Le scénario se répète, encore et encore. Malgré l’accord conclu à Washington le 27 juin dernier, censé ouvrir une nouvelle ère de détente, Kinshasa et Kigali semblent s’enfermer dans un face-à-face stérile. Chacun campant fermement sur sa position. Ils s’accusent mutuellement, bloquant ainsi tout progrès concret vers la paix.
Du côté congolais, la ministre des Affaires étrangères, Thérèse Kayikwamba Wagner, assure que la RDC « respecte ses engagements » et rappelle les appels répétés adressés aux FDLR pour qu’ils déposent les armes. Elle renvoie Kigali à ses propres obligations :
« Si le Rwanda veut réellement tourner la page des FDLR, il doit aussi créer les conditions nécessaires. ». Cette position de Kinshasa l’affaiblit, estiment certains observateurs. Il s’agit d’une corde qu’il se met au cou sans le savoir, dans la mesure où les FDLR semblent ne pas être maîtrisables.
La cheffe de la diplomatie congolaise souligne que les rebelles hutus exigent un dialogue direct avec Kigali. Kigali de son côté, rejette catégoriquement cette option.

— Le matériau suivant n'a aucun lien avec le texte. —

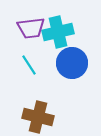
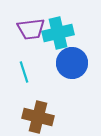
purple trapezoid: moved 1 px down
cyan cross: moved 1 px down
cyan line: moved 5 px left, 7 px down; rotated 15 degrees clockwise
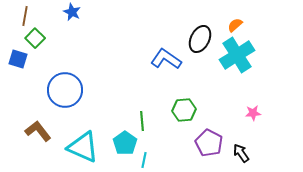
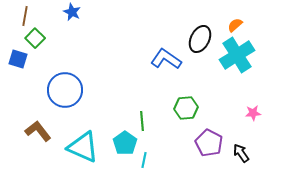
green hexagon: moved 2 px right, 2 px up
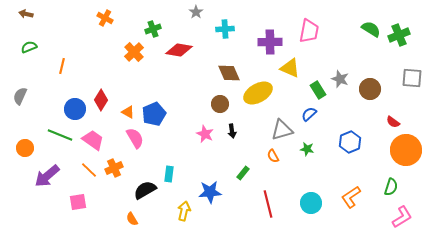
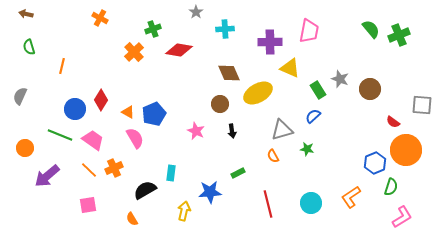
orange cross at (105, 18): moved 5 px left
green semicircle at (371, 29): rotated 18 degrees clockwise
green semicircle at (29, 47): rotated 84 degrees counterclockwise
gray square at (412, 78): moved 10 px right, 27 px down
blue semicircle at (309, 114): moved 4 px right, 2 px down
pink star at (205, 134): moved 9 px left, 3 px up
blue hexagon at (350, 142): moved 25 px right, 21 px down
green rectangle at (243, 173): moved 5 px left; rotated 24 degrees clockwise
cyan rectangle at (169, 174): moved 2 px right, 1 px up
pink square at (78, 202): moved 10 px right, 3 px down
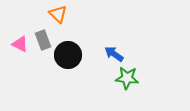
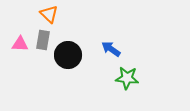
orange triangle: moved 9 px left
gray rectangle: rotated 30 degrees clockwise
pink triangle: rotated 24 degrees counterclockwise
blue arrow: moved 3 px left, 5 px up
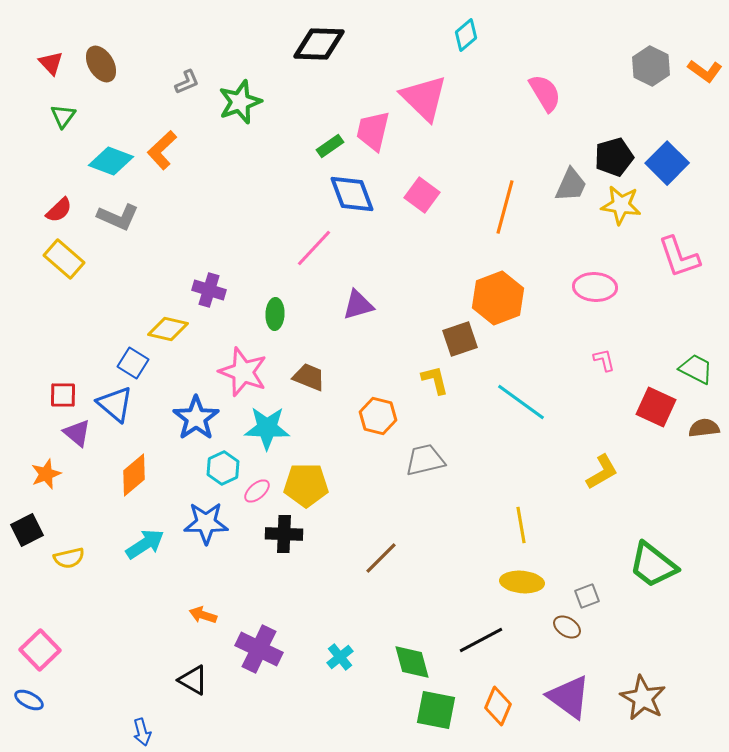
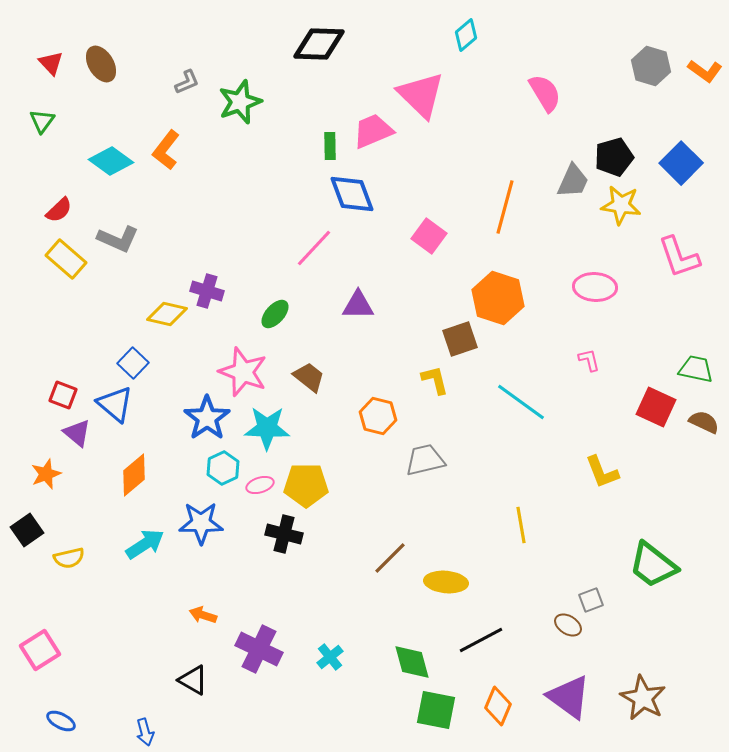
gray hexagon at (651, 66): rotated 9 degrees counterclockwise
pink triangle at (424, 98): moved 3 px left, 3 px up
green triangle at (63, 116): moved 21 px left, 5 px down
pink trapezoid at (373, 131): rotated 54 degrees clockwise
green rectangle at (330, 146): rotated 56 degrees counterclockwise
orange L-shape at (162, 150): moved 4 px right; rotated 9 degrees counterclockwise
cyan diamond at (111, 161): rotated 15 degrees clockwise
blue square at (667, 163): moved 14 px right
gray trapezoid at (571, 185): moved 2 px right, 4 px up
pink square at (422, 195): moved 7 px right, 41 px down
gray L-shape at (118, 217): moved 22 px down
yellow rectangle at (64, 259): moved 2 px right
purple cross at (209, 290): moved 2 px left, 1 px down
orange hexagon at (498, 298): rotated 21 degrees counterclockwise
purple triangle at (358, 305): rotated 16 degrees clockwise
green ellipse at (275, 314): rotated 40 degrees clockwise
yellow diamond at (168, 329): moved 1 px left, 15 px up
pink L-shape at (604, 360): moved 15 px left
blue square at (133, 363): rotated 12 degrees clockwise
green trapezoid at (696, 369): rotated 15 degrees counterclockwise
brown trapezoid at (309, 377): rotated 16 degrees clockwise
red square at (63, 395): rotated 20 degrees clockwise
blue star at (196, 418): moved 11 px right
brown semicircle at (704, 428): moved 6 px up; rotated 32 degrees clockwise
yellow L-shape at (602, 472): rotated 99 degrees clockwise
pink ellipse at (257, 491): moved 3 px right, 6 px up; rotated 24 degrees clockwise
blue star at (206, 523): moved 5 px left
black square at (27, 530): rotated 8 degrees counterclockwise
black cross at (284, 534): rotated 12 degrees clockwise
brown line at (381, 558): moved 9 px right
yellow ellipse at (522, 582): moved 76 px left
gray square at (587, 596): moved 4 px right, 4 px down
brown ellipse at (567, 627): moved 1 px right, 2 px up
pink square at (40, 650): rotated 12 degrees clockwise
cyan cross at (340, 657): moved 10 px left
blue ellipse at (29, 700): moved 32 px right, 21 px down
blue arrow at (142, 732): moved 3 px right
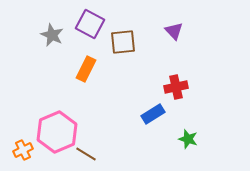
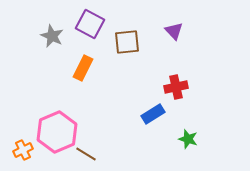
gray star: moved 1 px down
brown square: moved 4 px right
orange rectangle: moved 3 px left, 1 px up
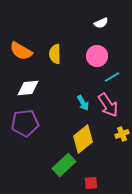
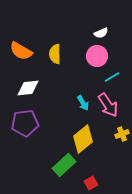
white semicircle: moved 10 px down
red square: rotated 24 degrees counterclockwise
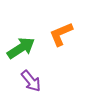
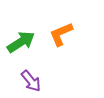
green arrow: moved 6 px up
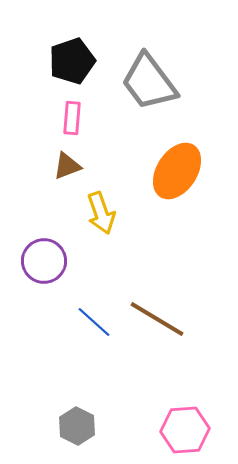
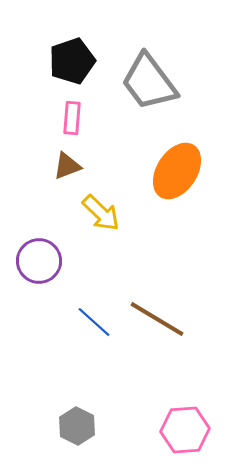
yellow arrow: rotated 27 degrees counterclockwise
purple circle: moved 5 px left
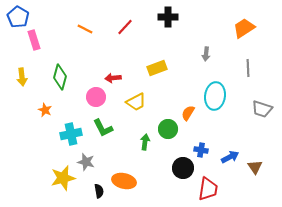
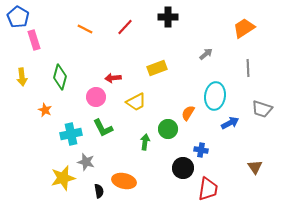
gray arrow: rotated 136 degrees counterclockwise
blue arrow: moved 34 px up
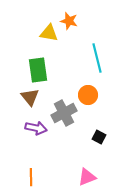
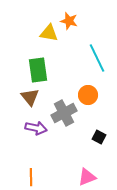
cyan line: rotated 12 degrees counterclockwise
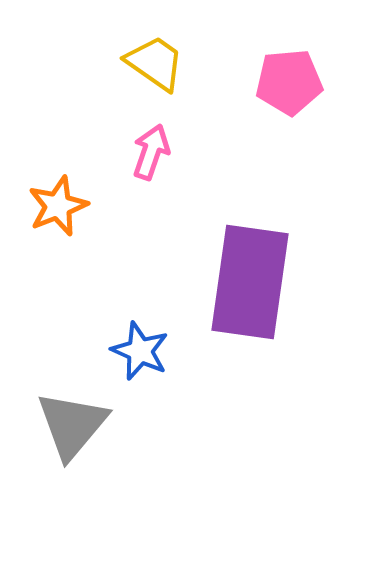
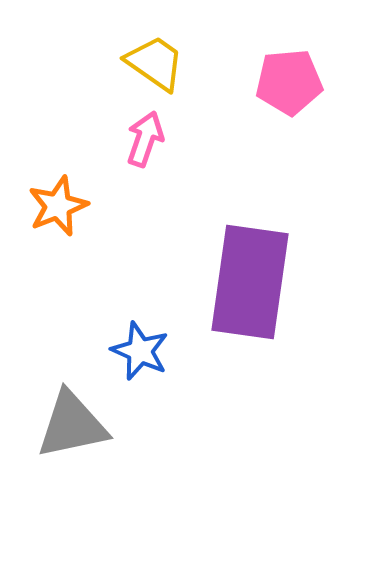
pink arrow: moved 6 px left, 13 px up
gray triangle: rotated 38 degrees clockwise
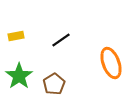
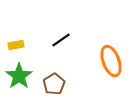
yellow rectangle: moved 9 px down
orange ellipse: moved 2 px up
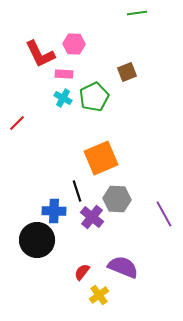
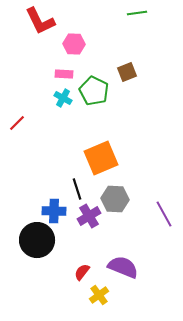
red L-shape: moved 33 px up
green pentagon: moved 6 px up; rotated 20 degrees counterclockwise
black line: moved 2 px up
gray hexagon: moved 2 px left
purple cross: moved 3 px left, 1 px up; rotated 20 degrees clockwise
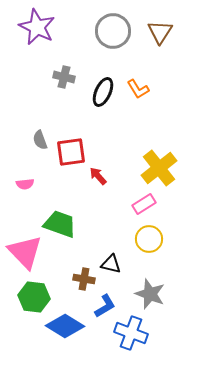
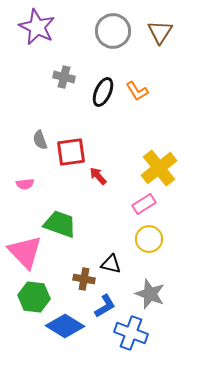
orange L-shape: moved 1 px left, 2 px down
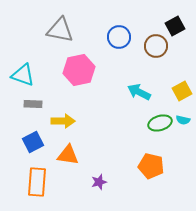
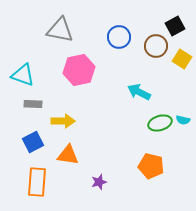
yellow square: moved 32 px up; rotated 30 degrees counterclockwise
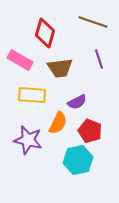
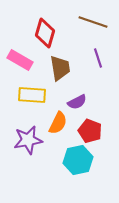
purple line: moved 1 px left, 1 px up
brown trapezoid: rotated 92 degrees counterclockwise
purple star: rotated 24 degrees counterclockwise
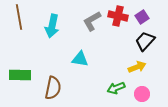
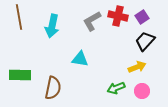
pink circle: moved 3 px up
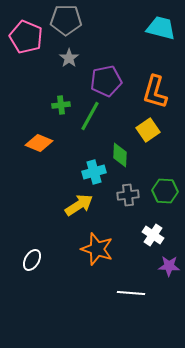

Dans cette atmosphère de méfiance réciproque, la rencontre annoncée entre Félix Tshisekedi et Paul Kagame, censée intervenir « dans les prochains jours », apparaît désormais très compromise, si pas hypothétique. A Kigali, le ministre rwandais des Affaires Etrangères, Vincent Nduhungirehe relativise d’ailleurs l’urgence d’un tel face-à-face. Pour lui, rappelle-t-il : « la paix est déjà signée » et qu’il faut, avant tout, « appliquer ce qui a été convenu ».
Cette nouvelle passe d’armes médiatique illustre l’impasse diplomatique actuelle entre les deux voisins en conflit. Chacun tente d’imposer sa version des faits sur la scène internationale, mais sur le terrain, rien ne change vraiment. Les combats se poursuivent dans l’est de la RDC. Les rebelles de l’AFC/M23 ‘’continuent à progresser’’, a affirmé dernièrement Thérèse Kayikwamba dans une interview. Les populations civiles continuent de payer le prix le plus lourd, loin des déclarations, des micros et des promesses fallacieuses.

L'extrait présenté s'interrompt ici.